Um destes dias fui passear na Gulbenkian. É lá que está a minha biblioteca preferida de Lisboa, e também o melhor jardim. É também lá que está a Coleção do Fundador, onde as centenas de peças que Calouste reuniu em vida estão agora à vista de todos. Arte Egípcia, Greco-Romana, da Mesopotâmi­a, do Oriente Islâmico, pinturas de Turner, esculturas de Rodin – está tudo ali, de frente para o jardim. Uma pessoa pode andar pelos corredores um dia inteiro e fixar-se só na arquitetur­a do edifício. Ou então nas histórias que brotam das peças que vêm de tantos lugares. Ou só nos rostos esculpidos e desenhados, quem sabe até apenas nos olhos deles. Eu, nesse dia, resolvi fixar-me só nas mãos. Numa pintura de Rembrandt, um velho segura com as duas mãos o cajado que o guiará até à morte. Numa outra de Mary Cassat, uma mãe usa as mesmas duas mãos para enfiar a meia no pé da filha pequena. Num quadro que representa a Anunciação, Maria leva a mão ao peito em sinal de susto e consentime­nto. Numa tapeçaria italiana um cupido enfia a mão na cabeça de outro cupido, puxando-lhe os cabelos. Num baixo relevo assírio, um génio alado segura com

ASSIM COMO NENHUM GESTO É IGUAL AO ANTERIOR, NENHUMA MÃO É IGUAL À SEGUINTE

a mão esquerda um balde de água sagrada.
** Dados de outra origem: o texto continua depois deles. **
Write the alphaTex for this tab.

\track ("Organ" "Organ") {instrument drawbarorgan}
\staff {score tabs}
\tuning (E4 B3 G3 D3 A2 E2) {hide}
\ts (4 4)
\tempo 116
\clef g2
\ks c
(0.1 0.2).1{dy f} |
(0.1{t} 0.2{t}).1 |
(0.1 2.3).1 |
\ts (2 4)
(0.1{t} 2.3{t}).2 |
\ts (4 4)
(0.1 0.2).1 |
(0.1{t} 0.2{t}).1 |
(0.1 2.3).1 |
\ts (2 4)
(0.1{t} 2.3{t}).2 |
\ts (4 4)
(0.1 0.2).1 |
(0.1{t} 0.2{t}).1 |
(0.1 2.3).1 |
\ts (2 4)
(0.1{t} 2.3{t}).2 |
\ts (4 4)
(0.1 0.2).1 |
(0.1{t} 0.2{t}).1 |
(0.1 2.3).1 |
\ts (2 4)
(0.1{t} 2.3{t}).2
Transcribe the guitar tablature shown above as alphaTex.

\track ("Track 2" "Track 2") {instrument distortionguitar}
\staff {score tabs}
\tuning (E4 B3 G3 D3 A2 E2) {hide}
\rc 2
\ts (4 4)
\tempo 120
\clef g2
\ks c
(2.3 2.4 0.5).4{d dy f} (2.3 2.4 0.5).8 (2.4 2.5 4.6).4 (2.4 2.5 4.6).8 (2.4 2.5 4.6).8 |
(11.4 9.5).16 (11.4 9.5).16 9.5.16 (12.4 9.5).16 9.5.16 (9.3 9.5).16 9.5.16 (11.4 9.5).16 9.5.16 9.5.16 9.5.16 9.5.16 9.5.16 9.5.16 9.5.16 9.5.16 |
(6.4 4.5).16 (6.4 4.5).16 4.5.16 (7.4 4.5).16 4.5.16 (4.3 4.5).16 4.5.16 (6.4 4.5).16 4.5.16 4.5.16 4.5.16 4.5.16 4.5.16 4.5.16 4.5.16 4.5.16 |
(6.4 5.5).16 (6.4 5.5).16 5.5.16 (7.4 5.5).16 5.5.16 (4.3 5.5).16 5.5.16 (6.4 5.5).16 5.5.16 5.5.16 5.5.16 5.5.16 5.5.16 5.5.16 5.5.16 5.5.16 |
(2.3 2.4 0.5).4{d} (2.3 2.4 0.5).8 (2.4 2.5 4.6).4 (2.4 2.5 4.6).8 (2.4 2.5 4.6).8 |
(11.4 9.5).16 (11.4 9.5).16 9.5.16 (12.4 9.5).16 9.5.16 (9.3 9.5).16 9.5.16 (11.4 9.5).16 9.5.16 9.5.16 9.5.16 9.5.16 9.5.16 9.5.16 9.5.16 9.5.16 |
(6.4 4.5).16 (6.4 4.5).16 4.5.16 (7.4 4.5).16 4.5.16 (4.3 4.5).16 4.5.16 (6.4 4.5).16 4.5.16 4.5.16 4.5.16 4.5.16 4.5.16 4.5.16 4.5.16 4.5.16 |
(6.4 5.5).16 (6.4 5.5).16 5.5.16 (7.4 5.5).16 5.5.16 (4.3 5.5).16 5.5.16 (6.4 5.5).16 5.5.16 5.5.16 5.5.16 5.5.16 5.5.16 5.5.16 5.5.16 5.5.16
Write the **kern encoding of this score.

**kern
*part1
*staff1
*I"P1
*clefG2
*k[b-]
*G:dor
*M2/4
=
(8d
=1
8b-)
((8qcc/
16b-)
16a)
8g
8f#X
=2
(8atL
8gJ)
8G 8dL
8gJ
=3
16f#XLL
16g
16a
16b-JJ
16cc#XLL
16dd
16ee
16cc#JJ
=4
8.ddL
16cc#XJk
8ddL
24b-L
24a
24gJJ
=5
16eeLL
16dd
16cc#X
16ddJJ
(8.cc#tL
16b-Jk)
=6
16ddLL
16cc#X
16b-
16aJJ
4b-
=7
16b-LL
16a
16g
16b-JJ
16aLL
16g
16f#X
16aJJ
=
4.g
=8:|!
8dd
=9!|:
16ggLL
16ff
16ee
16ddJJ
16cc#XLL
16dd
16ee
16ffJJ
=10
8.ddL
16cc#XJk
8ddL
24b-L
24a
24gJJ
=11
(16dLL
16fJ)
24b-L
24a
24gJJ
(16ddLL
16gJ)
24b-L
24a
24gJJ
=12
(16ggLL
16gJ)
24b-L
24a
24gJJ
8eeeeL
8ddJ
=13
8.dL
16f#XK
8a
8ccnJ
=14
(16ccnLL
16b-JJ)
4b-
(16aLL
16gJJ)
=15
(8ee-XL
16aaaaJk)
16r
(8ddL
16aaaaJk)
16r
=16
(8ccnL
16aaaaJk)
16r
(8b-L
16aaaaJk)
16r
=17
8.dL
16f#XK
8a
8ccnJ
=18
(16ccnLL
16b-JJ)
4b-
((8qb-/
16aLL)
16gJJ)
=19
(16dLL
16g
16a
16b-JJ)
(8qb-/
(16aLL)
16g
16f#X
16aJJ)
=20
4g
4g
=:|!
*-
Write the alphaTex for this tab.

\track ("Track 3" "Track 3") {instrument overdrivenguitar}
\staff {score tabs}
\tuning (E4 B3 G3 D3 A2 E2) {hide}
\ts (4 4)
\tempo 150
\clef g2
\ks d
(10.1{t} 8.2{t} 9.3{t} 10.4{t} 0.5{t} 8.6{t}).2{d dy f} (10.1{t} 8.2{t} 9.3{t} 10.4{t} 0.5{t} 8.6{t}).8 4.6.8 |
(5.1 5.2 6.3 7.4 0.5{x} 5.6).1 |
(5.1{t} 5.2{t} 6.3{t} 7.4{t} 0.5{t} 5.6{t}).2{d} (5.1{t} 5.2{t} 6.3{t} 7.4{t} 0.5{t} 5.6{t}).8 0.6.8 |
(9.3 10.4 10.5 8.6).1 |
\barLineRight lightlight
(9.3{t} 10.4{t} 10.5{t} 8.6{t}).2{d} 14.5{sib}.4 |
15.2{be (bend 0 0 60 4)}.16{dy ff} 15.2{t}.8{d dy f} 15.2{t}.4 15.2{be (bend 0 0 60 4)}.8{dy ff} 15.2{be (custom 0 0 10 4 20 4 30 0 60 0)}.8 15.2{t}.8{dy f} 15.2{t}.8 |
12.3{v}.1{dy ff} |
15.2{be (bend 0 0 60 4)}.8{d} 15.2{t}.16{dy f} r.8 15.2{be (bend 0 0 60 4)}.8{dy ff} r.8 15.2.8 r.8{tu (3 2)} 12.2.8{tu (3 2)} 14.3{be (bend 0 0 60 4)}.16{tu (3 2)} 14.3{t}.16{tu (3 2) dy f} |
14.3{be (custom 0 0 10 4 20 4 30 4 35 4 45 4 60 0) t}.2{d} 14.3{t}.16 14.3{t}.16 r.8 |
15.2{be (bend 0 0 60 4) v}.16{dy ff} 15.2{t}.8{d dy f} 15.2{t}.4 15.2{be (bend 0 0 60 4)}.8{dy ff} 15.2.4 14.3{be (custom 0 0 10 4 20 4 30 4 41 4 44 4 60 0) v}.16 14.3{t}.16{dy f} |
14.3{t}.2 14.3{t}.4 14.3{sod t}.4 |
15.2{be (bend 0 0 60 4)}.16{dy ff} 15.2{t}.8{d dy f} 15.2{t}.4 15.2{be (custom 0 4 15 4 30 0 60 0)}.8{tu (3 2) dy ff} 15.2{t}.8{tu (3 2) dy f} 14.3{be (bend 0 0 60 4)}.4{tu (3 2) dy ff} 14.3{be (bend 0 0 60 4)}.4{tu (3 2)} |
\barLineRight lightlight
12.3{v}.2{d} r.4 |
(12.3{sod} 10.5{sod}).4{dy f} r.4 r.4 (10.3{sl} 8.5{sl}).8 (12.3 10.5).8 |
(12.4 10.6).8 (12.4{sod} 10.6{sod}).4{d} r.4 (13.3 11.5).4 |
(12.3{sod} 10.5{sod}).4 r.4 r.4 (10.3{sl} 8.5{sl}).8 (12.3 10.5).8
E numa escultura alta, junto à janela, está a deusa Diana a segurar com a mão direita a flecha. Nos corredores da galeria, para onde quer que se olhe, mãos performati­vas encarregam-se das mais diversas tarefas. Apontam, afagam, iluminam e até corrompem. Seguram. Afastam breus e vão buscá-los a seu bel-prazer. Cada uma à sua maneira, cada uma no seu tempo.

Não é fácil pintar as mãos. Observando uma arte mais antiga, e recuperand­o ainda aquela época em que eu passava a caneta em volta da mão para assim a reproduzir na folha, entendo: as mãos, como os seus donos, têm humores. Nalguns dias despertam-se inchadas de calor, noutros dias adormecem apertadas em dois punhos fechados. Noutros dias ainda surgem leves como penas. Para além disso, entre carpos e metacarpos, cada mão é um sem-fim de ossinhos. Uma mão não se repete. O mesmo acontece com os gestos que elas executam: assim como nenhum gesto é igual ao anterior, nenhuma mão é igual à seguinte. Talvez o certo seja mesmo não desejar fixá-las e aproveitar a bênção de um movimento livre, sem regras, capaz de levar um homem a levantar-se, capaz de segurar um gelado no verão. A mão, sendo praticamen­te impossível de desenhar, é o membro mais fiel que possuímos. Em tempos de dúvida, a mão é o tesouro. Pessoal, irrepetíve­l, mas felizmente muito transmissí­vel. É bom poder observar as tentativas bem-sucedidas de reprodução das mãos. Mas melhor ainda é fazer uso delas, cada dia de uma forma diferente.

Acabo de escrever e, em paz, em vez de desenhar as mãos eu toco com elas o rosto de quem amo. Nessa folha viva, vejo tudo em nitidez.